Bottom line: the capability you need is already walking around your building. Put it to work with reverse mentoring, small safe exercises, and a one-page statement that says what good looks like. Then turn those habits into standard practice, with human judgement kept where it matters.


Your operating playbook, ready to lift

This week — Crawl

  1. Pick one workflow you own and pilot a single step.

  2. Draft a one-page AI Statement and share it internally.

  3. Write a checklist for that task: accuracy, sources, tone, privacy, and sign-off.

  4. Trial two tools on the same job, compare, and standardise on the winner.

  5. Share one win at the next team meeting, and add one curiosity question to the agenda.

Next month — Walk

  • Chain two steps end-to-end.

  • Move your checklist into a Copilot or custom agent so the rules travel with the task.

  • Add context packs: strategy, brand voice, templates, and two good examples.

Quarter — Run

  • Redesign the process around what now works.

  • Add specialist agents for validation, formatting, and compliance checks.

  • Formalise reverse mentoring, and track cycle-time and error-rate improvements.


Reference: a 15-step content check you can adapt

  1. Purpose and audience clear

  2. Facts verified, names and dates correct

  3. Sources cited or linked

  4. No speculation presented as fact

  5. Sensitive data removed or masked

  6. Jargon explained or avoided

  7. Tone on brand; plain English

  8. UK spelling and usage

  9. Claims match capability, no over-promising

  10. Legal, compliance, and sector rules respected

  11. Accessibility basics, clear headings and alt text if needed

  12. Style consistency, units and capitalisation

  13. Prompt or agent version recorded

  14. Human reviewer sign-off recorded

  15. Final read-aloud pass to catch clunky sentences


Quick jargon guide

  • LLM — the language engine behind tools like ChatGPT.

  • Token — the metered billing unit models charge for when processing text.

  • Agent — a small, task-specific assistant with instructions and tools.

  • Guardrails — constraints you set in prompts or tooling to limit behaviour.

  • Context pack — the docs and examples you attach so answers live in your world.

  • Tech debt — future pain from quick fixes today.
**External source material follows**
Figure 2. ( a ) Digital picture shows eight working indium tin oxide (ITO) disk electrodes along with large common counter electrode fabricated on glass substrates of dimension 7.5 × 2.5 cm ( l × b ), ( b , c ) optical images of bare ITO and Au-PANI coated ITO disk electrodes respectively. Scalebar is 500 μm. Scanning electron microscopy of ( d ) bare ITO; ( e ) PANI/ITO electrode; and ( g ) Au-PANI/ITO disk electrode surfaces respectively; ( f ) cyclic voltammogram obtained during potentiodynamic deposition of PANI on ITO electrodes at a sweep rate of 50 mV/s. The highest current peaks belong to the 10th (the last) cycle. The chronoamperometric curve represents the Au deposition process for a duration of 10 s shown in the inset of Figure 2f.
Avoid by piloting, standardising, and hardening.


Five panel-backed tips to get moving, thoughtfully

  1. Start small, then scale, and always keep a human in the loop
    Pick one repeatable, low-risk task, learn how AI helps, then chain wins together. Treat the model like a junior helper, not an autopilot.
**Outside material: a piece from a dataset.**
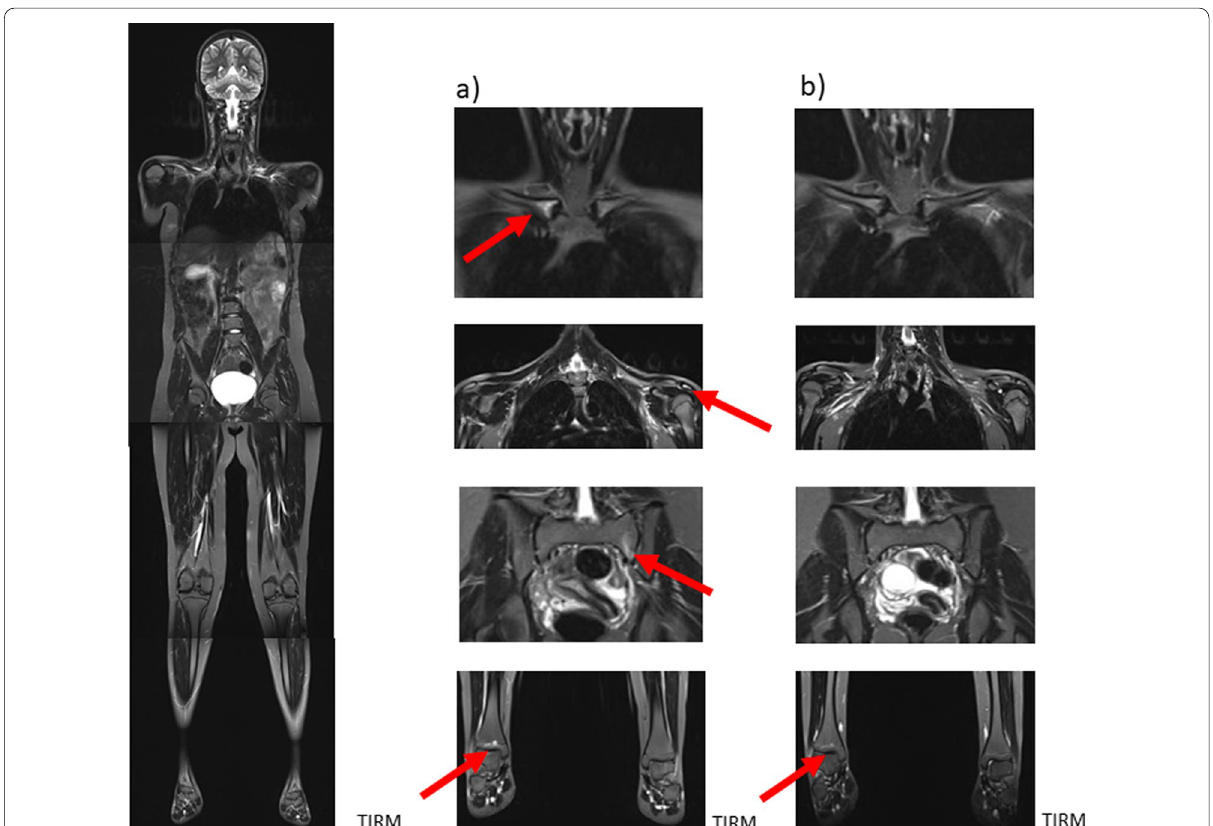
Fig. 6 A 12-year-old girl, multifocal CNO. Whole-body MRI (left column) with (foci in the right clavicle, left acromion, left pars lateralis ossis sacri and distal right tibia (enlargements in the middle column). After therapy with naproxen and pamidronate, subtotal regression of the foci (right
  2. Publish a one-page AI Statement
    Set out how you will and will not use AI, where humans must stay involved, and what checks you expect. It helps with culture, hiring, and procurement, and it removes ambiguity across teams.

  3. Build guardrails, add context, and check outputs
    Break big requests into steps, give the model your documents for context, and run a consistent review checklist before anything goes out the door. Custom agents or Copilot agents can embed that context and policy for consistency.
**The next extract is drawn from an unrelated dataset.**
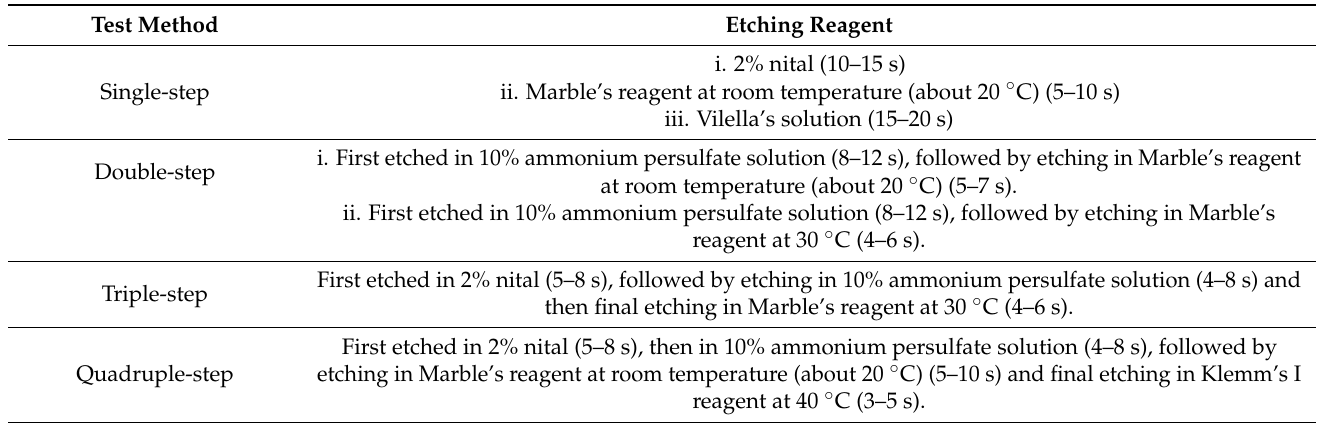
Table 3. Color metallography methods based on various etching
  4. Choose tools by task, not hype, and mind data policy
    Different models shine at different jobs, so test against your real tasks. Explore search-first tools like Perplexity, try local or open-source where appropriate, and be cautious with hosted apps that retain data. If you run DeepSeek locally, fine; avoid the web or app versions for sensitive work.

  5. Grow capability from the inside, then bring in help where it counts
    Spot the people already using AI in their personal lives, make them champions, and try reverse mentoring. If you need acceleration, lean on specialist consultants or sector programmes to map use cases and de-risk adoption.


Final thought
Do not rush, and do not freeze. Start small, then scale, and keep a human at the decision points. Publish your AI Statement, use a checklist, and choose tools by fit rather than fashion. That is how you get real value quickly without creating tomorrow’s tech debt.